* ABOUT THIS EXERCISE *
Convert the data below, from the line containing "example: 0.1 mm" through the line containing "The vernier caliper reads 5.2 mm", both included, into a numbered list with blank lines omitted. Leave the pictures out of the list.
[RECORDS FOR THIS EXERCISE — start]
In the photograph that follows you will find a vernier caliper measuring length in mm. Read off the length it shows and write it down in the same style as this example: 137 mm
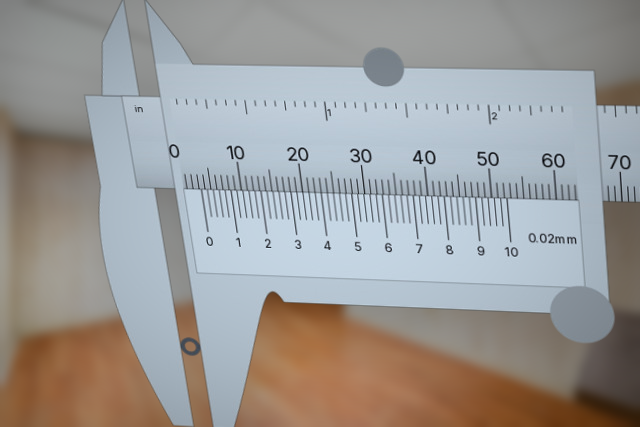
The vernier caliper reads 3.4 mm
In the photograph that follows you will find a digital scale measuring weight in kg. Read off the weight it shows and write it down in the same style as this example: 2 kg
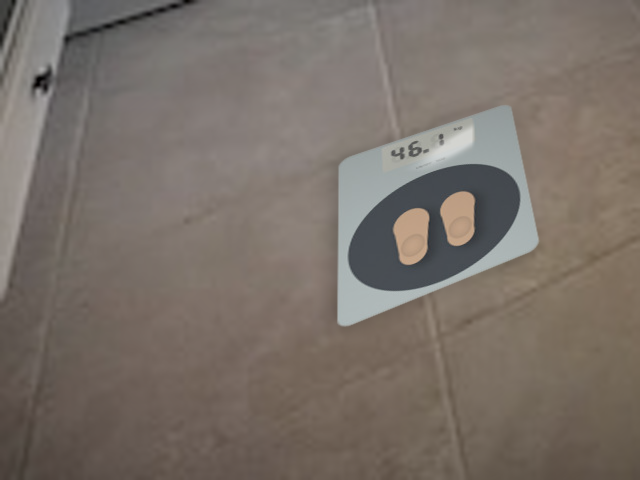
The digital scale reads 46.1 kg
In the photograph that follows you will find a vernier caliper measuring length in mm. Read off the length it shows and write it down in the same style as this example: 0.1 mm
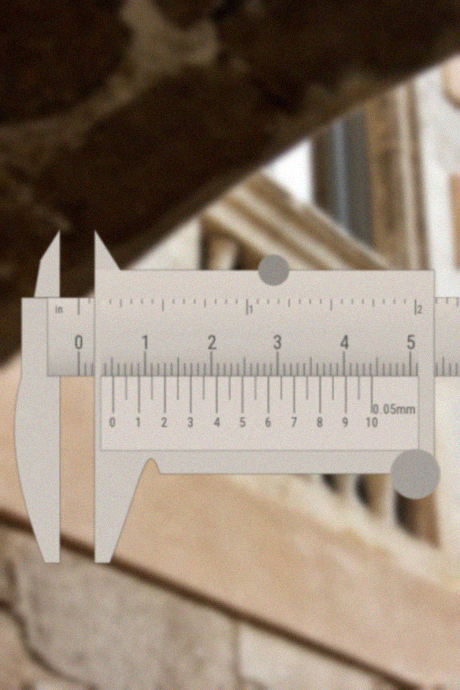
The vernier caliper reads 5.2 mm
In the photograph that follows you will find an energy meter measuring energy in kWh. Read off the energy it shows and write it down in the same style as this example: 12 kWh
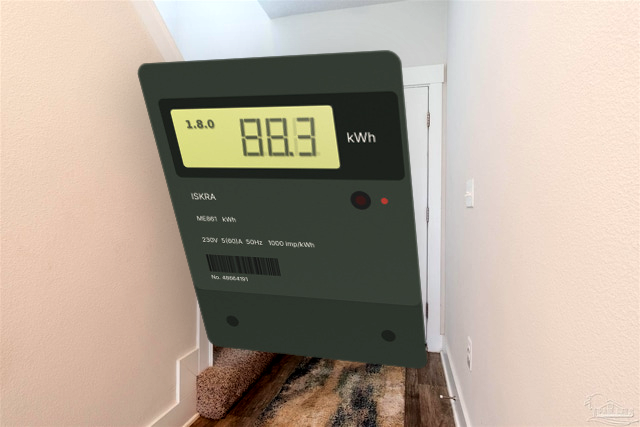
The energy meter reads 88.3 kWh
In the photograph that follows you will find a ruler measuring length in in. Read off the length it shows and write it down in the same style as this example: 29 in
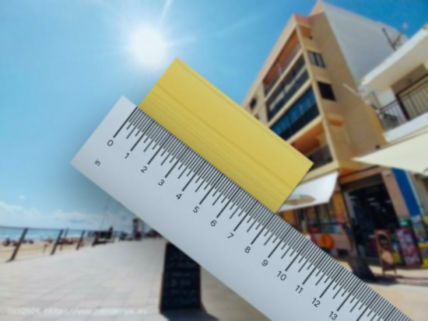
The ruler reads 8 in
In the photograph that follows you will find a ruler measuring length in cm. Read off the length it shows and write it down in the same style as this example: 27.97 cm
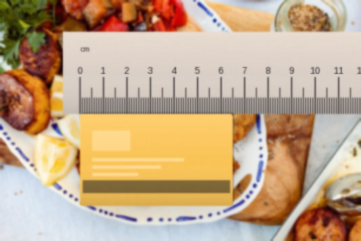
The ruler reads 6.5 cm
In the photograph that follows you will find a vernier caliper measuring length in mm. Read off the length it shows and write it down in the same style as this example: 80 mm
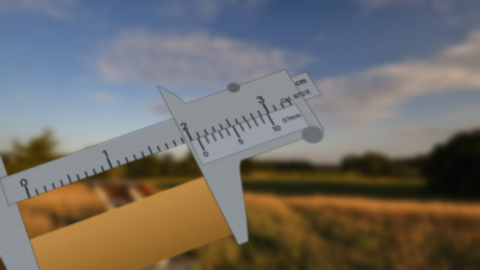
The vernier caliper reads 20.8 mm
[RECORDS FOR THIS EXERCISE — finish]
* EXPECTED OUTPUT *
1. In the photograph that follows you will find a vernier caliper measuring length in mm. Read off the length it shows and write it down in the same style as this example: 0.1 mm
2. The vernier caliper reads 5.2 mm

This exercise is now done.